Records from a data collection
=-=-=

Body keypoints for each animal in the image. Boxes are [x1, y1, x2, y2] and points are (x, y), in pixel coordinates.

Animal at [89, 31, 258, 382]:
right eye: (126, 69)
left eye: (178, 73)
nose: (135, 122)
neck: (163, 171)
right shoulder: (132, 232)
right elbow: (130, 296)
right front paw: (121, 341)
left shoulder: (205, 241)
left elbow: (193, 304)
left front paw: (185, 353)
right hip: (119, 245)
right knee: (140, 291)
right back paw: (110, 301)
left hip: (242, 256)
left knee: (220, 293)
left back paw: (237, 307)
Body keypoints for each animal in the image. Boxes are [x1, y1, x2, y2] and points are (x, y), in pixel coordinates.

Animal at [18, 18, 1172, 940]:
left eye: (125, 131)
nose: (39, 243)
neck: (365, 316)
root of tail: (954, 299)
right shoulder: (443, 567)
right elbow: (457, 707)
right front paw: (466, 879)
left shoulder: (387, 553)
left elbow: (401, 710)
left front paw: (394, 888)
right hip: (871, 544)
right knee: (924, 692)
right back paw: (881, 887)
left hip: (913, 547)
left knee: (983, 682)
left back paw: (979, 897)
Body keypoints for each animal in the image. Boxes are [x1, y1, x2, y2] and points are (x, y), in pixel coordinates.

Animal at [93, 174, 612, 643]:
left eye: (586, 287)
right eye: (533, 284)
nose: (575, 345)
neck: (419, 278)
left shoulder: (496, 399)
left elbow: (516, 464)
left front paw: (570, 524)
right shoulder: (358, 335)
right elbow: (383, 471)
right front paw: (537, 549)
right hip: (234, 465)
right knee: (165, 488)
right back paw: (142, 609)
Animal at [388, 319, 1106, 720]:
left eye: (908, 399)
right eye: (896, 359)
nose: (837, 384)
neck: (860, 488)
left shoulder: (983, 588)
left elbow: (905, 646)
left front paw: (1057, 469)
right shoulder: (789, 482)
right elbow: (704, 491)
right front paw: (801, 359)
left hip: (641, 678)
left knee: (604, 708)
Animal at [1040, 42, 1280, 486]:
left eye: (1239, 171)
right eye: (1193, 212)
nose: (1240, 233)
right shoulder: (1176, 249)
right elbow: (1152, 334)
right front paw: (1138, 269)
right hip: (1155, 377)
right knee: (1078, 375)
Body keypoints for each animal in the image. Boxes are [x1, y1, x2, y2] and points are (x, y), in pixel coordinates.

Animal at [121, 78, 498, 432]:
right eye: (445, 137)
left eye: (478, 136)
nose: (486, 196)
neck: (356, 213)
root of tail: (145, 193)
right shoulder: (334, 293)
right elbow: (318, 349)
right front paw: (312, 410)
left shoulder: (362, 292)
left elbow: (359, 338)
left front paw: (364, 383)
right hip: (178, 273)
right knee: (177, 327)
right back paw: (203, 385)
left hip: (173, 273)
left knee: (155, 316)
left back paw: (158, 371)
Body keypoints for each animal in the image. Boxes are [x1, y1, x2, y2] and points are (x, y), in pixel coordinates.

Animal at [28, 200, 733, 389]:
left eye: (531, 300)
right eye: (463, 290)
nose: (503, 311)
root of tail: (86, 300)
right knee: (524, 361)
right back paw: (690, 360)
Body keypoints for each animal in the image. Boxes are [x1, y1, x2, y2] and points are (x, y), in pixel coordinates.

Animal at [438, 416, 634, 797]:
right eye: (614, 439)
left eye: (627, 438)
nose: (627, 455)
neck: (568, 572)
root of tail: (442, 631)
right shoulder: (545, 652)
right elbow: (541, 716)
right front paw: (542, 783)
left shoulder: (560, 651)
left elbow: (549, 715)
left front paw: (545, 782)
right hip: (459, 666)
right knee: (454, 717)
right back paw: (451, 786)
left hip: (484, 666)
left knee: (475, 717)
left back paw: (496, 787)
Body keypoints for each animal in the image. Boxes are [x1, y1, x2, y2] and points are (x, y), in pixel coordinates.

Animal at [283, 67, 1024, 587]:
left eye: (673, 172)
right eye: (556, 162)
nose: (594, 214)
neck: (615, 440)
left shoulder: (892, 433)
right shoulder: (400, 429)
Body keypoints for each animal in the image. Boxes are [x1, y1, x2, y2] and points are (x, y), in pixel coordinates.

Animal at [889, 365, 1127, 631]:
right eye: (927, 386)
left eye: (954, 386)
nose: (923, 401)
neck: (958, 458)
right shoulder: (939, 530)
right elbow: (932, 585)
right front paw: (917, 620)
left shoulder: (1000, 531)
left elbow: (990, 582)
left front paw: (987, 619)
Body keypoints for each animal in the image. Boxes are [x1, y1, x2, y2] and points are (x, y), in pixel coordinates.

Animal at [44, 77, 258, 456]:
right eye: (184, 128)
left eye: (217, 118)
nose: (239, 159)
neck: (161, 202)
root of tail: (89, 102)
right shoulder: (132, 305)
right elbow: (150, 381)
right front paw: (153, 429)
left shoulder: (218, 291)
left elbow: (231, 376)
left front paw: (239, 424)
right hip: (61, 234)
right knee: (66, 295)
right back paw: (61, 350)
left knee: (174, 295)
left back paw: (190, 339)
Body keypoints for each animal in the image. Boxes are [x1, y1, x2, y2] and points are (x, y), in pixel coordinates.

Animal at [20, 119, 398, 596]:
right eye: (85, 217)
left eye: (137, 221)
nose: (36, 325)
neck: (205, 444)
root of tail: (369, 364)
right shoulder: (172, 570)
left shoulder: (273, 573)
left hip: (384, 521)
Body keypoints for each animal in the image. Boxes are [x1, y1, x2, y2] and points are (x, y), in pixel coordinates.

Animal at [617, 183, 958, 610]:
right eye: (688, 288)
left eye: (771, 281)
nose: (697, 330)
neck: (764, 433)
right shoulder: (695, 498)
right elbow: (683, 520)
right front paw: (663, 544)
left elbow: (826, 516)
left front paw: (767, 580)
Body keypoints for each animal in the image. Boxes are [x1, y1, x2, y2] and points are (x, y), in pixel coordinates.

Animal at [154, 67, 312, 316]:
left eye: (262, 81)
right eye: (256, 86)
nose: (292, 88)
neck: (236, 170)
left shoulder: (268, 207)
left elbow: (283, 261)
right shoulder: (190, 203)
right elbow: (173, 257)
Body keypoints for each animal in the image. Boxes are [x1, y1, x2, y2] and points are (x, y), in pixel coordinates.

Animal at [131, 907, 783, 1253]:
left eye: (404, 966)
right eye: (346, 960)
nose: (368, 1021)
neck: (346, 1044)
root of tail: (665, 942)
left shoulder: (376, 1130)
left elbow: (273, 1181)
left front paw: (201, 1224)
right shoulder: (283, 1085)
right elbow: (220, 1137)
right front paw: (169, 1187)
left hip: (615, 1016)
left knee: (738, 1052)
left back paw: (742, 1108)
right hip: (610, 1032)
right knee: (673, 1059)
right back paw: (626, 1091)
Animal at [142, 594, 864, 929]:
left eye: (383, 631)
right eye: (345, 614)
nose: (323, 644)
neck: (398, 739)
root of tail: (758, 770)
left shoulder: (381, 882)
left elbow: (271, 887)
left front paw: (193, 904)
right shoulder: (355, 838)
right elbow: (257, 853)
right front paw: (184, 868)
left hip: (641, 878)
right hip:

=-=-=

== WHAT IS EXPECTED ==
The answer should be exactly the lines from the one that contains "right knee: (673, 1059)" through the end of the entries, both ends included, and nothing besides.

== REPLY ==
right knee: (673, 1059)
right back paw: (626, 1091)
Animal at [142, 594, 864, 929]:
left eye: (383, 631)
right eye: (345, 614)
nose: (323, 644)
neck: (398, 739)
root of tail: (758, 770)
left shoulder: (381, 882)
left elbow: (271, 887)
left front paw: (193, 904)
right shoulder: (355, 838)
right elbow: (257, 853)
right front paw: (184, 868)
left hip: (641, 878)
right hip:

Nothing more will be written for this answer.